Member of Delhi Legislative Assembly
- Incumbent
- Assumed office 8 February 2025
- Preceded by: Mohan Singh Bisht
- Constituency: Karawal Nagar

Vice President, Bharatiya Janata Party, Delhi
- In office 5 August 2023 – Present
- National President: Jagat Prakash Nadda
- President: Virendra Sachdeva

Cabinet Minister, Government of Delhi
- In office 2015–2017
- Governor: Najeeb Jung
- Ministry: Water Resource Management
- Chief Minister: Arvind Kejriwal

Member of Delhi Legislative Assembly
- In office 14 February 2015 – 2 August 2019
- Preceded by: Mohan Singh Bisht
- Succeeded by: Mohan Singh Bisht
- Constituency: Karawal Nagar

Personal details
- Born: 13 November 1980 (age 45) Delhi, India
- Party: Bharatiya Janata Party (2019–present)
- Other political affiliations: Aam Aadmi Party (2013–2017)
- Spouse: Pretty Mishra
- Children: 2
- Established: Youth For Justice

= Kapil Mishra =

Indian politician (born 1980)

Kapil Mishra (born 13 November 1980) is an Indian politician and Cabinet Minister, Government of Delhi. Before joining the Bharatiya Janata Party (BJP) in 2019, Mishra was an Aam Aadmi Party (AAP) MLA representing Karawal Nagar in the Sixth Legislative Assembly of Delhi. He is also vice president of the Delhi BJP.
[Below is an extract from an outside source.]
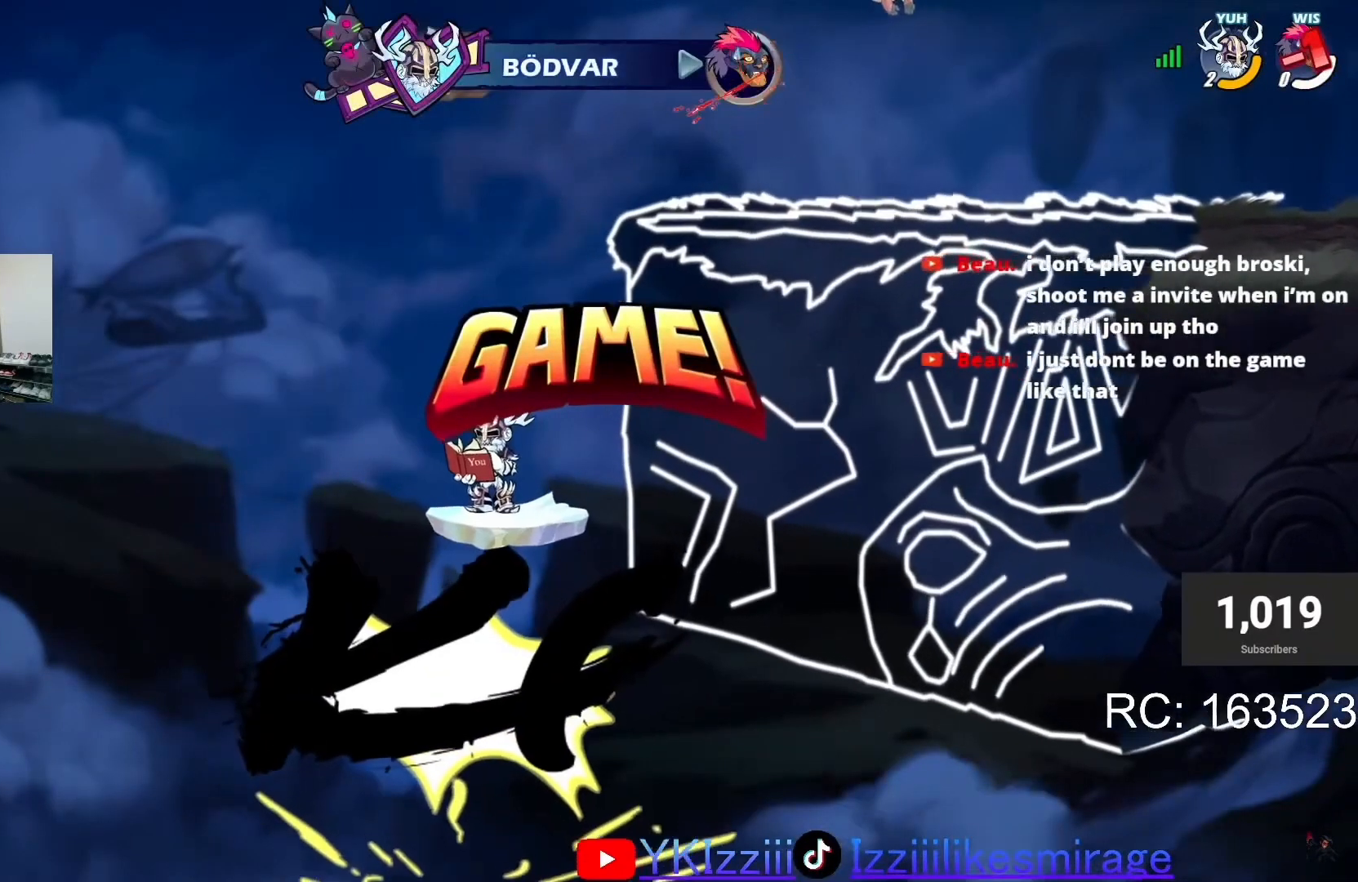
{"buttons": [], "left_stick": "center", "events": []}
He served as the Water Resources Minister in the AAP-led government in Delhi under Arvind Kejriwal. He was later removed from the cabinet amid allegations of irregularities in his ministry's work. Subsequently, he accused Kejriwal and former Health Minister Satyendar Jain of corruption, claiming a bribe of ₹2 crore had been exchanged. He approached the Anti-Corruption Bureau of Delhi with these allegations but could not substantiate them. Later, the Lokayukta dismissed Kejriwal’s name from the case due to a lack of evidence.
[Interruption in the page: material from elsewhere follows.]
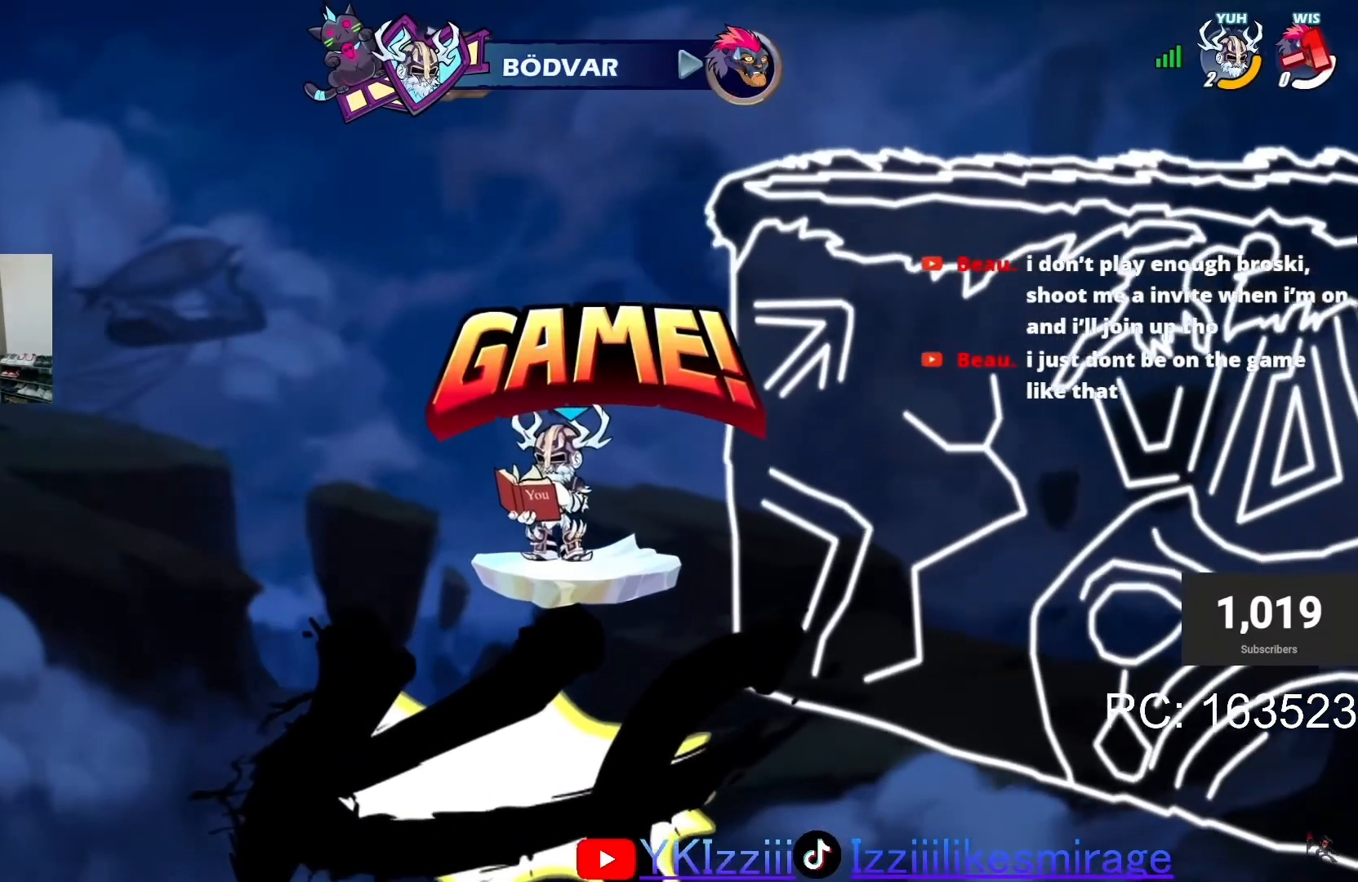
{"buttons": [], "left_stick": "center", "events": []}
Mishra later alleged more instances of corruption in the AAP government under Arvind Kejriwal. Being a member and MLA of AAP, he was supporting, sharing stage events for the BJP and was also campaigning against his own party in the 2019 Indian general election. These events and instances of anti-party activities were brought to the notice of the Speaker Ram Niwas Goel of Delhi Legislative Assembly and Mishra was disqualified as an MLA on grounds of defection and anti-party activities.

Mishra won as MLA in 2025 Assembly elections from Karawal Nagar constituency.

==Activism==
As co-founder and coordinator of "Youth for Justice", a New Delhi based youth action group that works on spontaneous issues that need cognizance, he has led the youth protest on various socio-economic issues including Jessica Lal murder trial, issues of Farmers suicides in various parts of country, encroachment on the Yamuna River bed and various other issues.
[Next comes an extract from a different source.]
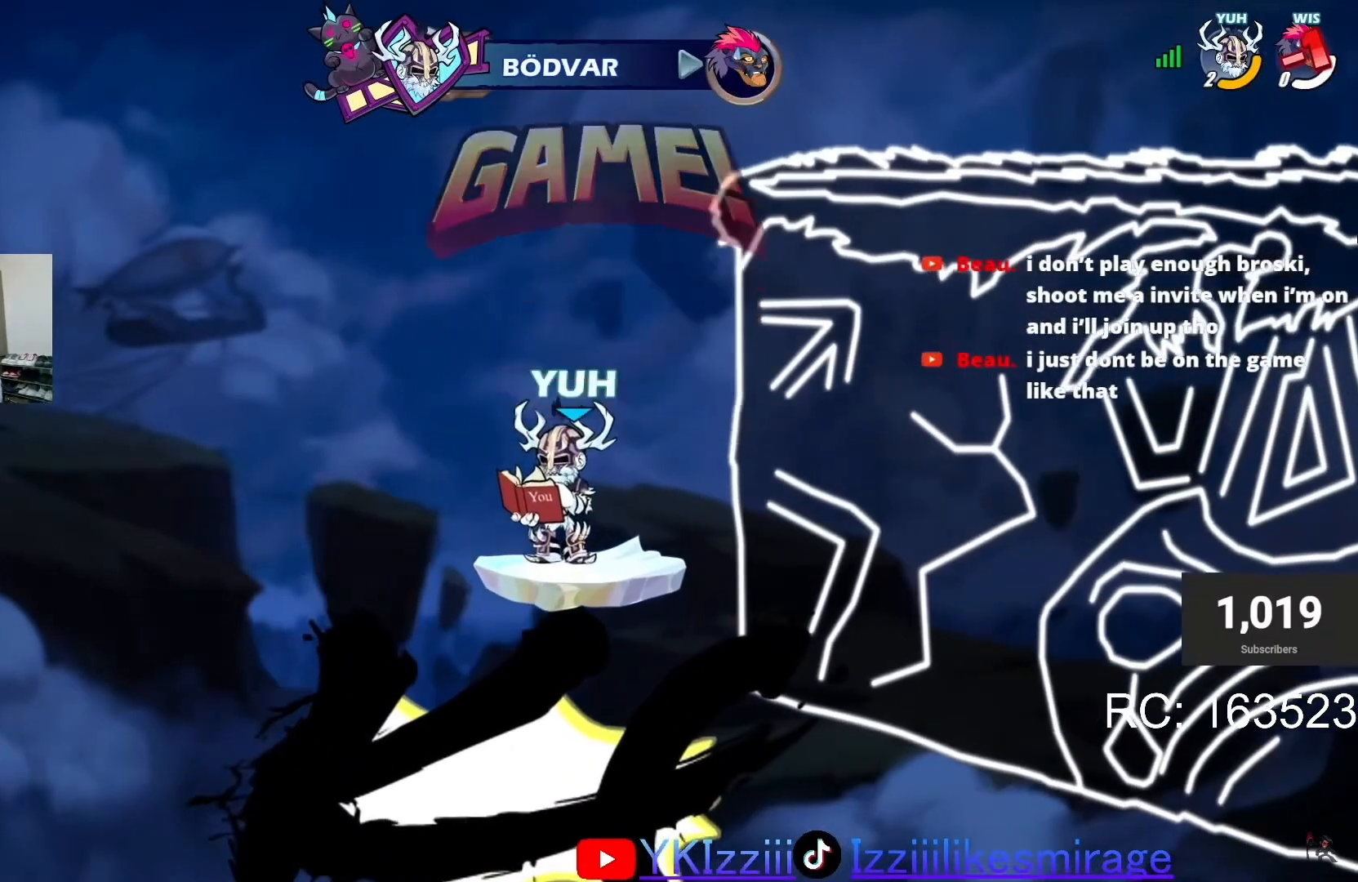
{"buttons": [], "left_stick": "center", "events": []}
He protested against the cases of corruption in Commonwealth Games 2010 held in New Delhi and has written a pamphlet "It's Common v/s Wealth" highlighting the various scams and social and environmental concerns related with CWG 2010. Since 2007, He raised his voice against the anti-people development approach that is being practiced by authorities in the name of Commonwealth Games in New Delhi.

He raised his voice inside Delhi Assembly against exploitation of Yamuna in the name of Commonwealth Games and got detained for the action. He has initiated and participated in several protests against exploitation of common people and common resources in the name of "Growth and Development".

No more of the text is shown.